[197] Journal d'un bourgeois de Paris sous le règne de François Ier, April 14, 1526, p. 284.

[198] Crespin, Actiones et monimenta, fol. 118.

[199] Haag, La France protestante, art. Lefèvre; Schmidt, Wilhelm Farel. Bayle (Diet. s. v. Fèvre) maintains, on the authority of Melchior Adam's Life of Capito, that Lefèvre and Roussel were sent by Margaret of Angoulême on a secret mission to Strasbourg. Erasmus, in a letter of March, 1526, and Sleidan (lib. v. ad fin.) know nothing of this, and speak of the trip as merely a flight.

[200] Haag, ubi supra, vi. 507, note.

[201] Haag, La France protestante, art. Lefèvre; Gaillard, Hist. de François premier, vi. 411. The boy, at this time Duke of Angoulême, did not assume the name of Charles until after his eldest brother's death. The Swiss cantons, acting as his sponsors, had given him the somewhat uncommon Christian name Abednego (Abdénago)! Herminjard, ii. 17, 195.

[202] The Duke of Orleans may have had sincere predilections for Protestantism. At least, it is barely possible that the very remarkable instructions given to his secretary, Antoine Mallet, when on the 8th of September, 1543, Charles sent him to the Elector of Saxony and the Landgrave of Hesse, were something besides mere diplomatic intrigue to secure for his father's projects the support of these Protestant princes. See, however, a fuller discussion of this incident farther on, Chapter VI.

[203] Margaret to Anne de Montmorency, Génin, Lettres de Marguerite d'Angoulême, i. 279, and Herminjard, ii. 250.

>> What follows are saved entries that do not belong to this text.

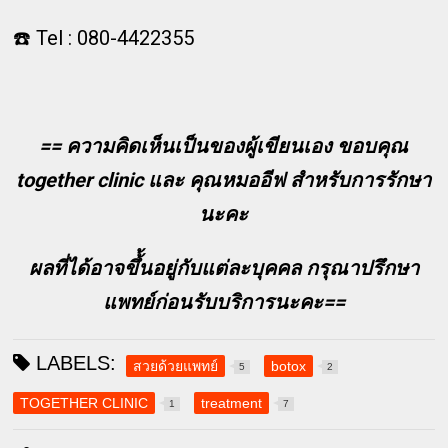
☎️ Tel : 080-4422355
== ความคิดเห็นเป็นของผู้เขียนเอง ขอบคุณ
together clinic และ คุณหมออีฟ สำหรับการรักษา
นะคะ
ผลที่ได้อาจขึ้้นอยู่กับแต่ละบุคคล กรุณาปรึกษา
แพทย์ก่อนรับบริการนะคะ==
LABELS:
สวยด้วยแพทย์
botox
5
2
TOGETHER CLINIC
treatment
1
7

[204] "Come un cavallo ch' ha un apostema stringendoli il naso non sente il cauterio."

[205] "Una retrattationcella." The letter of the Nuncio to Sanga, secretary of Clement VII., Brussels, December 30, 1531, appeared in H. Laemmer, Monumenta Vaticana (ex Tabulariis Sanctæ Sedis Apostolicæ Secretis), Friburgi Brisgoviæ, 1861. I have called attention to its importance in the Bulletin de la Société de l'hist. du prot. franç., xiv. (1865), 345. M. Herminjard has given a French translation, ii. 386.

[206] This incident has been rejected as apocryphal by Bayle, and, after him, by Tabaraud (in the Biographie universelle), as well as more recently by Haag (France protestante). It has rested until now on the unsupported testimony of Hubert Thomas, secretary of the Elector Palatine, Frederick II., whom he accompanied on a visit to Charles V. in Spain. On his return the Elector fell sick at Paris, where he received frequent visits from the King and Queen of Navarre. It was on one of these occasions that Margaret related to him this story, in the hearing of the secretary. (It is reproduced in Jurieu, Histoire du Calvinisme, etc., Rotterdam, 1683, pt. i. 70.) Bayle objected that it was incredible that the reformers should have failed to allude to so striking and suggestive an occurrence. The objection has been scattered to the winds. With singular good fortune, M. Jules Bonnet has discovered among the hidden treasures of the Geneva Library an original memorandum in Farel's own handwriting, prefixed to a letter he had received from Michel d'Arande, fully confirming the discredited statements. "Jacobus Faber Stapulensis noster laborans morbo quo decessit, per aliquot dies ita perterritus fuit judicio Dei, ut actum de se vociferaret, dicens se æternum periisse, quod veritatem Dei non aperte professus fuerit, idque dies noctesque vociferando querebatur. Et cum a Gerardo Rufo admoneretur ut bono esset animo, Christo quoque fideret, is respondit: 'Nos damnati sumus, veritatem celavimus quam profiteri et testari debebamus.' Horrendum erat tam pium senem ita angi animo et tanto horrore judicii Dei concuti; licet tandem liberatus bene sperare cœperit ac perrexerit de Christo." Bulletin de la Soc. de l'hist. du prot. fr., etc., xi. 215; Herminjard, iii. 400.